Чуть слышно отворилась дверь. Возник человек в белом халате. Она одернула ночную рубашку, скорее по привычке, чем от стеснения. Но он не подходил ближе. Стоял себе в темноте у двери и не подходил.
- Доктор! – позвала она, – Водички можно?
Человек в халате шагнул вперёд, но остановился. Первые лучики солнца пробежали по белоснежным складкам. Только сейчас она увидела, что в его руках белели тюльпаны.
- Мариш..., – этот голос хлестнул её электрическим разрядом. Его голос. Марина прикрыла лицо простынёй.
- Уйди , – хрипнула она.
Человек в халате подошёл ближе и присел на краешке простыни.
- Я не уйду, – он склонился к ней и обнял. Как тогда. Было больно, каждой клеточке её тела, измождённого болезнью. Она не вскрикнула, потому что без этого было бы в тысячу, в миллион раз больнее.
- Почему пришел? Ты… ты ещё … любишь…?
- Не знаю. Не знаю. Как будто ниточками к тебе привязан.
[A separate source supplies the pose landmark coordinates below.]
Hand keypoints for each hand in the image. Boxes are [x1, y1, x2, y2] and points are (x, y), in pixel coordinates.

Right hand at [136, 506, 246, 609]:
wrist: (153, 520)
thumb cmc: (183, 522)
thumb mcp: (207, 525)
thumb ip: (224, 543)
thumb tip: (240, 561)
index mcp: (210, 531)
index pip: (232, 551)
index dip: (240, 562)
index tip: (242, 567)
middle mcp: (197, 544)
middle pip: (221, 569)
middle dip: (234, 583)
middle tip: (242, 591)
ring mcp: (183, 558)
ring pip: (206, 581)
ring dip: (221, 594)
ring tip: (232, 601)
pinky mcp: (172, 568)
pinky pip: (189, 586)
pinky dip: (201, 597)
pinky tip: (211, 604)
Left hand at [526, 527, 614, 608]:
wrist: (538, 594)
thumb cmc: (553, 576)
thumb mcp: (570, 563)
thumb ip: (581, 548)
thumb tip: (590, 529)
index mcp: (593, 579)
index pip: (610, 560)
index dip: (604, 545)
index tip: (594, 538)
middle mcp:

- Порвала я тогда все ниточки. За мужика заграничного тебя бросила. Ради жизни сладкой. А я, знаешь, Володь, и не любила его вовсе-то…
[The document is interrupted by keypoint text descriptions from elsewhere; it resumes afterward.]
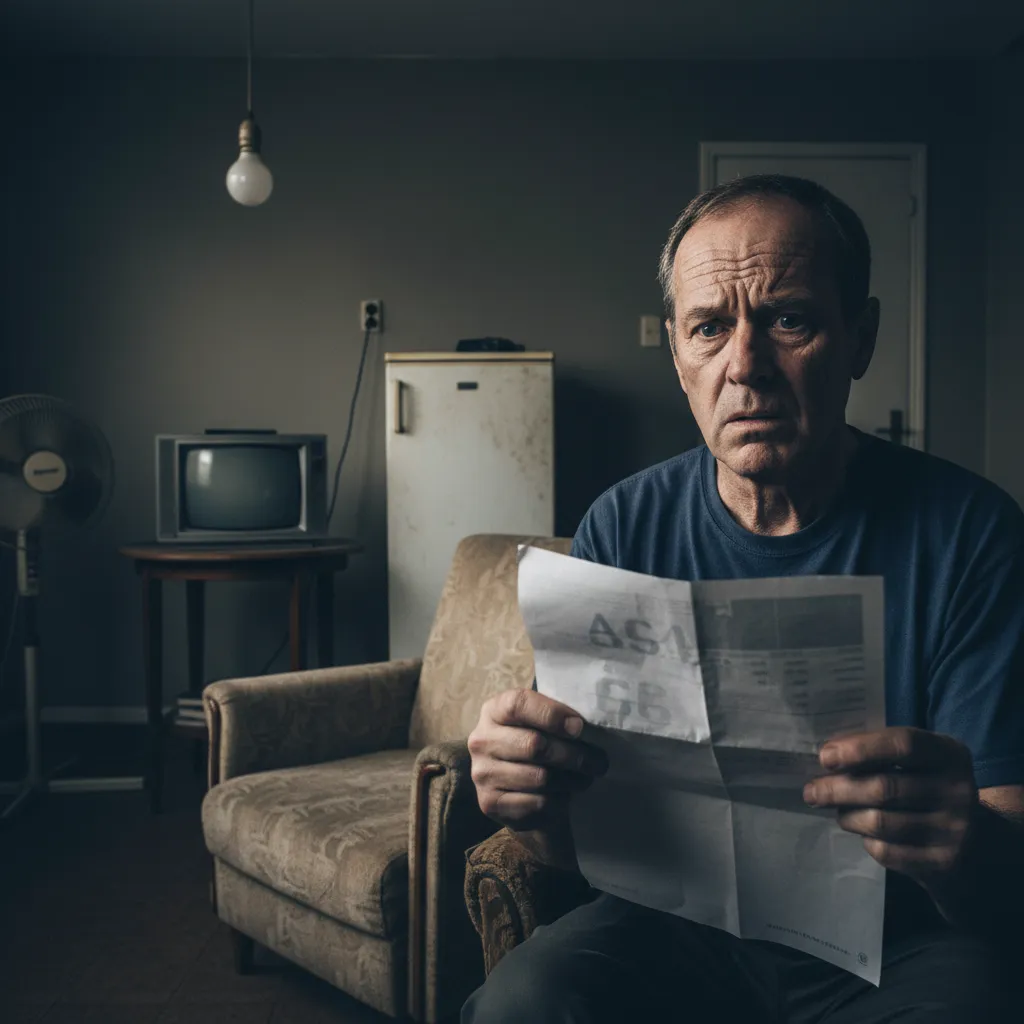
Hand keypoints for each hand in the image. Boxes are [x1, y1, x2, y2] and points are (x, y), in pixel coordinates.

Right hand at [468, 688, 607, 830]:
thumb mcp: (541, 724)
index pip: (519, 704)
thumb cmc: (537, 746)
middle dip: (574, 754)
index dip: (552, 714)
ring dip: (572, 780)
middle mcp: (481, 740)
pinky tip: (566, 796)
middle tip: (598, 761)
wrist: (519, 791)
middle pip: (534, 745)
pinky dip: (559, 802)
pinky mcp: (490, 803)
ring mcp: (482, 773)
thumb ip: (556, 717)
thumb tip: (581, 727)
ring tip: (586, 777)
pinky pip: (537, 803)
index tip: (580, 727)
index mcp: (494, 710)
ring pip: (540, 777)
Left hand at [803, 727, 978, 887]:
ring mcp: (955, 829)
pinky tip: (865, 833)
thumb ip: (878, 753)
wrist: (970, 842)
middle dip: (837, 789)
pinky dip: (866, 841)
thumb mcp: (915, 762)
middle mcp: (958, 789)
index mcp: (949, 753)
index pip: (903, 744)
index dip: (860, 749)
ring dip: (847, 816)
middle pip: (883, 788)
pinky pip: (886, 851)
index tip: (825, 757)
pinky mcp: (943, 862)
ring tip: (838, 812)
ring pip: (879, 822)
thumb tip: (828, 757)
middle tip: (810, 791)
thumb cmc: (924, 787)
- Знаю. Это ничего. Ты вот поправишься и … и все как прежде станется. Вот увидишь. Ниточки такие ..., хрен порвёшь! – он улыбнулся.
- А я вот порвала…, - Марина заплакала.
- Ты знаешь, я тут девочку одну видел, головку льняную такую, как ты! И вот подумал, а если бы у нас была такая же девочка, ниточка… Все сшила б заново. И никуда бы ты не уехала тогда, глядишь…
Марина разрыдалась, в голове застучало.
- Прости – прошептала она. – простите… меня оба...и ты и она...
- Мариша, кровь! – он с испугом вскочил. Марина прикоснулась к лицу – из носу и впрямь ливанула кровь. – Мариша! Врача! Врача! – его голос сорвался в хрип.
Резанул свет. В комнату вбежали люди. Руки тряслись. Он плохо понимал происходящего.
- Ребёнка примите! – крикнул кто-то. Только сейчас Володя заметил, что в углу дивана свернулась калачиком белесая девочка, разбуженная переполохом. Он лишь прикоснулся к ней, а она уткнулась ему в живот, который скоро стал мокрым.
Марина кричала. Долго. Часа три. Потом стало тихо.
На похороны прилетел Сэм... Он стоял в стороне, постоянно промокая платком мокрое то ли от слёз, то ли от пота лицо. Он подошел к Аннушке, взял ее за руку:
- Энн, не переживай, я все устроил. В пансионе тебя ждёт комната, – голос вибрировал добрым гортанным английским, но каким-то невероятно далёким, как будто отдавалось эхо, – Я буду приезжать.
- Спасибо, – Аннушка вынула руку из его влажных ладоней. – Я остаюсь здесь, Сэм.
- Почему?
- Здесь Родина. Солнце – мое! Небо – мое! И бабушка – моя! И мама – моя! – она присела на корточки и упёрлась ладошками в землю, – И … Папа!
Присутствующие обернулись. Бабушка заплакала. У Володи кольнуло изнутри, как будто кто-то рванул трос, влеплённый в сердце. Он подошел к девчушке.
- И ты тоже – мой! Да? Правда? – она смотрела на него синими бездонными глазами.
- Правда. Ты-то откуда узнала?
- Разве сам не чувствуешь? " `Родное"...,- она глянула на старушку, все еще с акцентом, делая ударение на первом слоге.
- Ниточка моя..., – прошептал он, крепко сграбастав дочурку, за себя и за Маришу.
Когда потом уже в русской школе на уроке Аннушку спрашивали, что же такое Родина, она тихонько отвечала: Родина – это такие ниточки из тебя, которых никому не порвать.